> **To-do item**
Up to and including the line with "Medida Provisória", write out the listing from its first line, minus the pictures.
━━━ Data ━━━
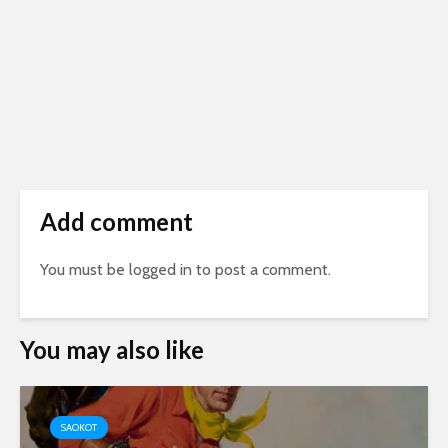
Add comment
You must be
logged in
to post a comment.
You may also like
SAOKOT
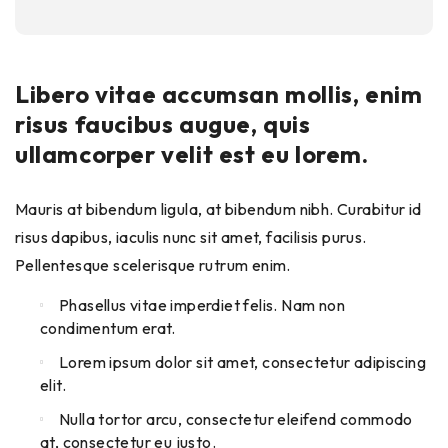
Libero vitae accumsan mollis, enim
risus faucibus augue, quis
ullamcorper velit est eu lorem.
Mauris at bibendum ligula, at bibendum nibh. Curabitur id
risus dapibus, iaculis nunc sit amet, facilisis purus.
Pellentesque scelerisque rutrum enim.
Phasellus vitae imperdiet felis. Nam non
condimentum erat.
Lorem ipsum dolor sit amet, consectetur adipiscing
elit.
Nulla tortor arcu, consectetur eleifend commodo
at, consectetur eu justo.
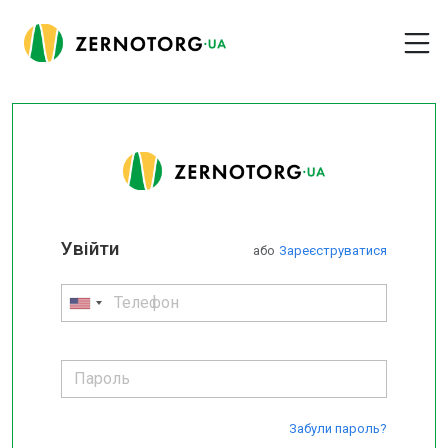
Увійти
або
Зареєструватися
Забули пароль?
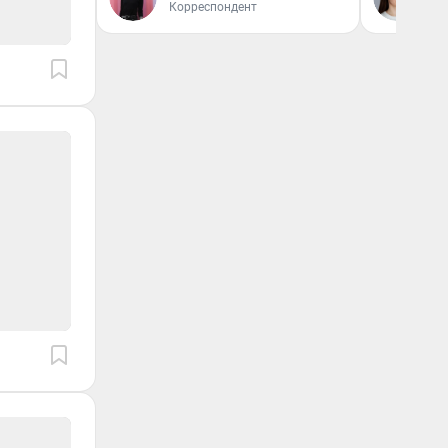
Корреспондент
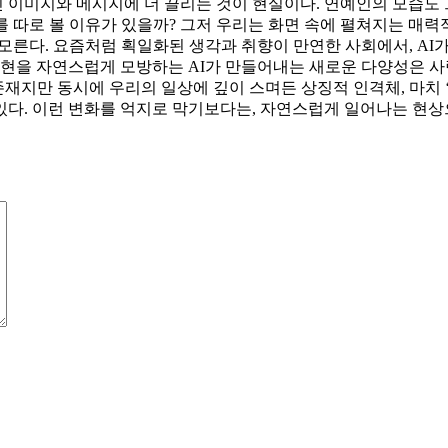
이미지와 메시지에 더 끌리는 것이 현실이다. 연예인의 모습도 그
를 따로 볼 이유가 있을까? 그저 우리는 화면 속에 펼쳐지는 매력
 모른다. 요즘처럼 획일화된 생각과 취향이 만연한 사회에서, A
표현을 자연스럽게 모방하는 AI가 만들어내는 새로운 다양성은 사람
 존재지만 동시에 우리의 일상에 깊이 스며든 상징적 인격체, 마치
있다. 이런 변화를 억지로 막기보다는, 자연스럽게 일어나는 현상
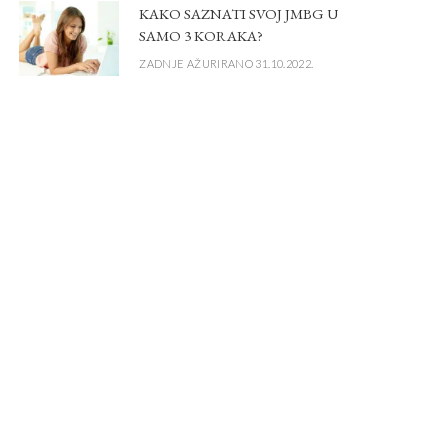
KAKO SAZNATI SVOJ JMBG U
SAMO 3 KORAKA?
ZADNJE AŽURIRANO 31.10.2022.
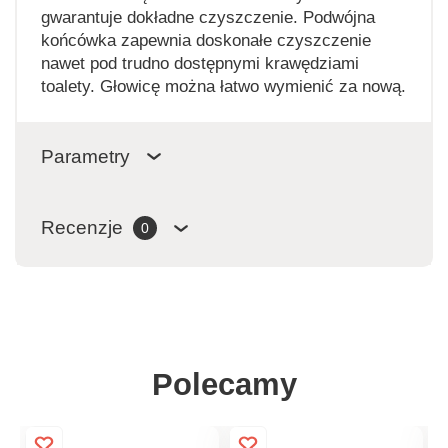
gwarantuje dokładne czyszczenie. Podwójna
końcówka zapewnia doskonałe czyszczenie
nawet pod trudno dostępnymi krawędziami
toalety. Głowicę można łatwo wymienić za nową.
Parametry
Recenzje
0
Polecamy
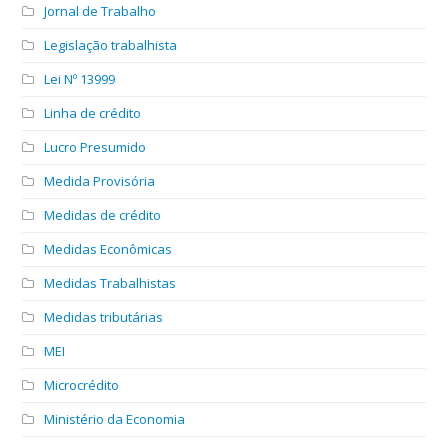
Jornal de Trabalho
Legislação trabalhista
Lei Nº 13999
Linha de crédito
Lucro Presumido
Medida Provisória
Medidas de crédito
Medidas Econômicas
Medidas Trabalhistas
Medidas tributárias
MEI
Microcrédito
Ministério da Economia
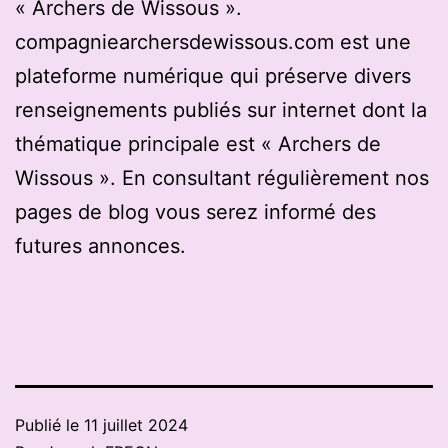
« Archers de Wissous ».
compagniearchersdewissous.com est une
plateforme numérique qui préserve divers
renseignements publiés sur internet dont la
thématique principale est « Archers de
Wissous ». En consultant régulièrement nos
pages de blog vous serez informé des
futures annonces.
Publié le
11 juillet 2024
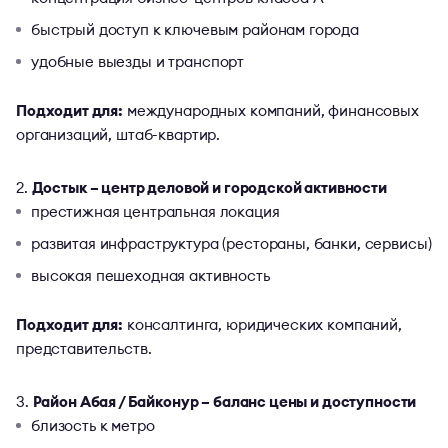
быстрый доступ к ключевым районам города
удобные выезды и транспорт
Подходит для:
международных компаний, финансовых
организаций, штаб-квартир.
Достык – центр деловой и городской активности
престижная центральная локация
развитая инфраструктура (рестораны, банки, сервисы)
высокая пешеходная активность
Подходит для:
консалтинга, юридических компаний,
представительств.
Район Абая / Байконур – баланс цены и доступности
близость к метро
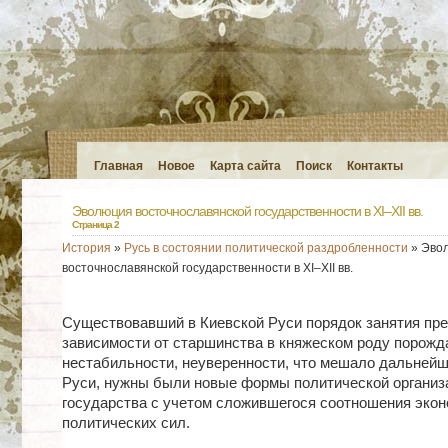
Главная
Новое
Карта сайта
Поиск
Контакты
Эволюция восточнославянской государственности в XI–XII вв.
Страница 2
История
»
Русь в состоянии политической раздробленности
» Эво
восточнославянской государственности в XI–XII вв.
Существовавший в Киевской Руси порядок занятия пре
зависимости от старшинства в княжеском роду порожд
нестабильности, неуверенности, что мешало дальней
Руси, нужны были новые формы политической организ
государства с учетом сложившегося соотношения экон
политических сил.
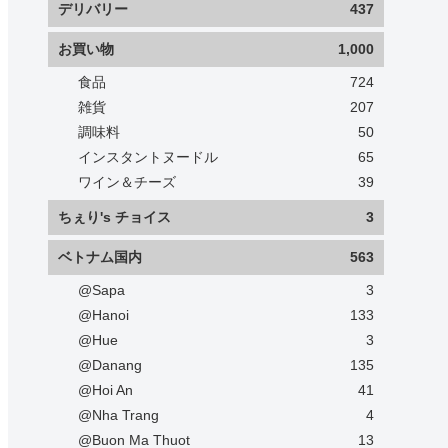
デリバリー
437
お買い物
1,000
食品
724
雑貨
207
調味料
50
インスタントヌードル
65
ワイン＆チーズ
39
ちぇり's チョイス
3
ベトナム国内
563
@Sapa
3
@Hanoi
133
@Hue
3
@Danang
135
@Hoi An
41
@Nha Trang
4
@Buon Ma Thuot
13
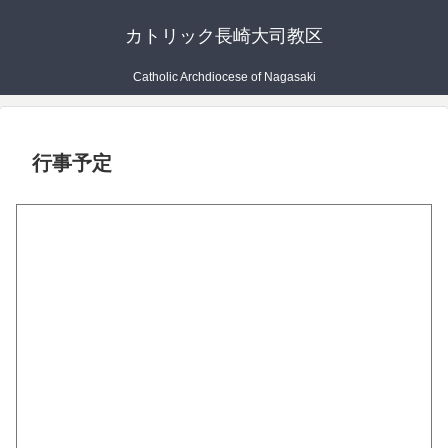
カトリック長崎大司教区
Catholic Archdiocese of Nagasaki
行事予定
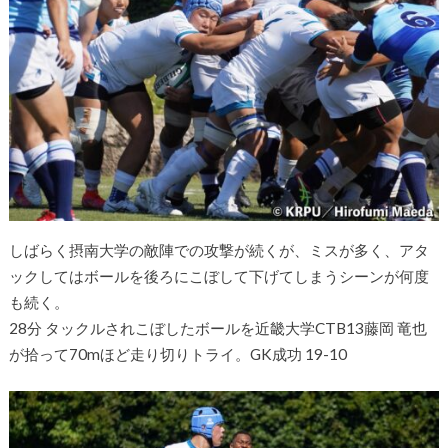
しばらく摂南大学の敵陣での攻撃が続くが、ミスが多く、アタ
ックしてはボールを後ろにこぼして下げてしまうシーンが何度
も続く。
28分 タックルされこぼしたボールを近畿大学CTB13藤岡 竜也
が拾って70mほど走り切りトライ。GK成功 19-10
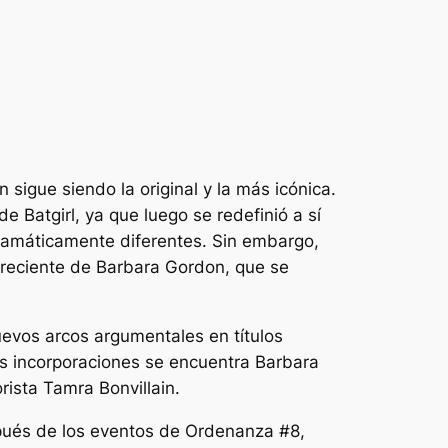
sigue siendo la original y la más icónica.
 Batgirl, ya que luego se redefinió a sí
dramáticamente diferentes. Sin embargo,
s reciente de Barbara Gordon, que se
nuevos arcos argumentales en títulos
vas incorporaciones se encuentra
Barbara
rista Tamra Bonvillain.
pués de los eventos de
Ordenanza
#8,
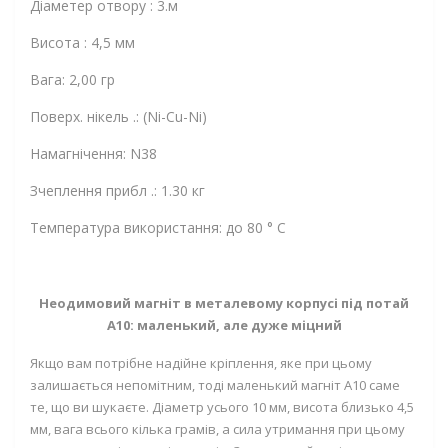
Діаметер отвору : 3.м
Висота : 4,5 мм
Вага: 2,00 гр
Поверх. нікель .: (Ni-Cu-Ni)
Намагнічення: N38
Зчеплення прибл .: 1.30 кг
Температура використання: до 80 ° C
Неодимовий магніт в металевому корпусі під потай
А10: маленький, але дуже міцний
Якщо вам потрібне надійне кріплення, яке при цьому
залишається непомітним, тоді маленький магніт А10 саме
те, що ви шукаєте. Діаметр усього 10 мм, висота близько 4,5
мм, вага всього кілька грамів, а сила утримання при цьому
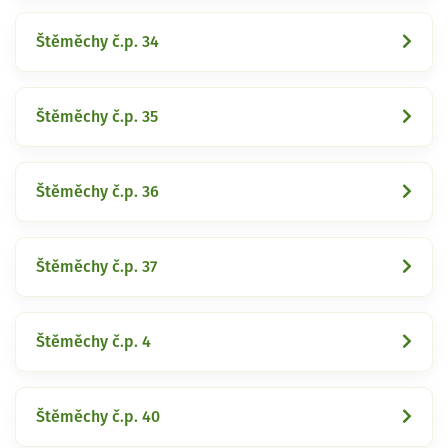
Štěměchy č.p. 34
Štěměchy č.p. 35
Štěměchy č.p. 36
Štěměchy č.p. 37
Štěměchy č.p. 4
Štěměchy č.p. 40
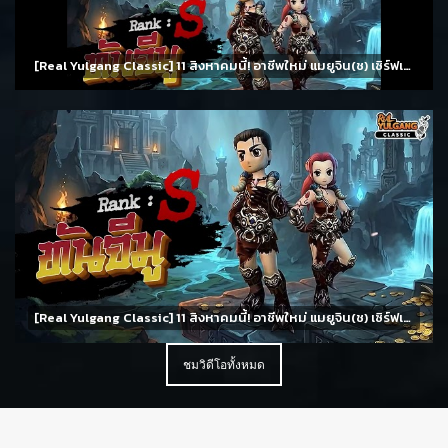
[Real Yulgang Classic] 11 สิงหาคมนี้! อาชีพใหม่ แมยูจิน(ช) เซิร์ฟเวอร์ 8 จันทราทอแสงและกิจกรรมมากมาย
[Real Yulgang Classic] 11 สิงหาคมนี้! อาชีพใหม่ แมยูจิน(ช) เซิร์ฟเวอร์ 8 จันทราทอแสงและกิจกรรมมากมาย
ชมวิดีโอทั้งหมด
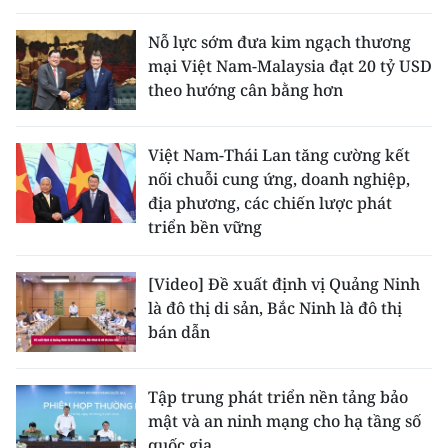
Nỗ lực sớm đưa kim ngạch thương
mại Việt Nam-Malaysia đạt 20 tỷ USD
theo hướng cân bằng hơn
Việt Nam-Thái Lan tăng cường kết
nối chuỗi cung ứng, doanh nghiệp,
địa phương, các chiến lược phát
triển bền vững
[Video] Đề xuất định vị Quảng Ninh
là đô thị di sản, Bắc Ninh là đô thị
bán dẫn
Tập trung phát triển nền tảng bảo
mật và an ninh mạng cho hạ tầng số
quốc gia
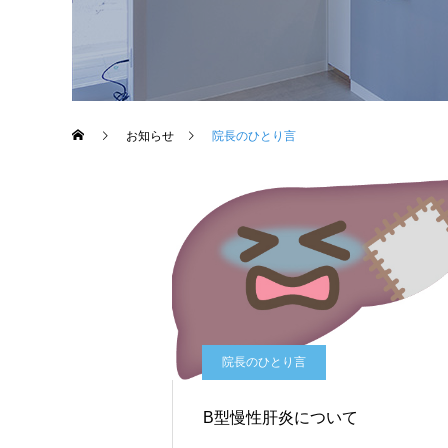
お知らせ
院長のひとり言
院長のひとり言
B型慢性肝炎について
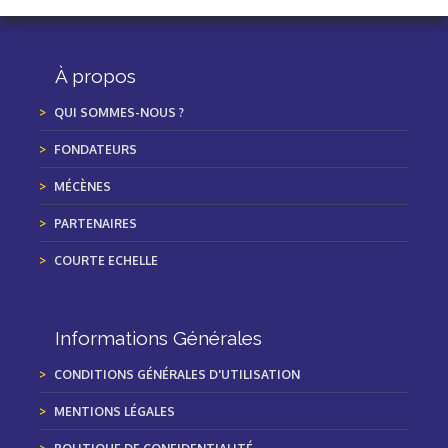
À propos
QUI SOMMES-NOUS ?
FONDATEURS
MÉCÈNES
PARTENAIRES
COURTE ECHELLE
Informations Générales
CONDITIONS GÉNÉRALES D'UTILISATION
MENTIONS LÉGALES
━━━
> **Written answer**
Add comment
You must be
logged in
to post a comment.
You may also like
SAOKOT
Libero vitae accumsan mollis, enim
risus faucibus augue, quis
ullamcorper velit est eu lorem.
Mauris at bibendum ligula, at bibendum nibh. Curabitur id
risus dapibus, iaculis nunc sit amet, facilisis purus.
Pellentesque scelerisque rutrum enim.
Phasellus vitae imperdiet felis. Nam non
condimentum erat.
Lorem ipsum dolor sit amet, consectetur adipiscing
elit.
Nulla tortor arcu, consectetur eleifend commodo
at, consectetur eu justo.
Увійти
або
Зареєструватися
Забули пароль?
Корреспондент
이미지와 메시지에 더 끌리는 것이 현실이다. 연예인의 모습도 그
를 따로 볼 이유가 있을까? 그저 우리는 화면 속에 펼쳐지는 매력
 모른다. 요즘처럼 획일화된 생각과 취향이 만연한 사회에서, A
표현을 자연스럽게 모방하는 AI가 만들어내는 새로운 다양성은 사람
 존재지만 동시에 우리의 일상에 깊이 스며든 상징적 인격체, 마치
있다. 이런 변화를 억지로 막기보다는, 자연스럽게 일어나는 현상
KAKO SAZNATI SVOJ JMBG U
SAMO 3 KORAKA?
ZADNJE AŽURIRANO 31.10.2022.
gwarantuje dokładne czyszczenie. Podwójna
końcówka zapewnia doskonałe czyszczenie
nawet pod trudno dostępnymi krawędziami
toalety. Głowicę można łatwo wymienić za nową.
Parametry
Recenzje
0
Polecamy
Jornal de Trabalho
Legislação trabalhista
Lei Nº 13999
Linha de crédito
Lucro Presumido
Medida Provisória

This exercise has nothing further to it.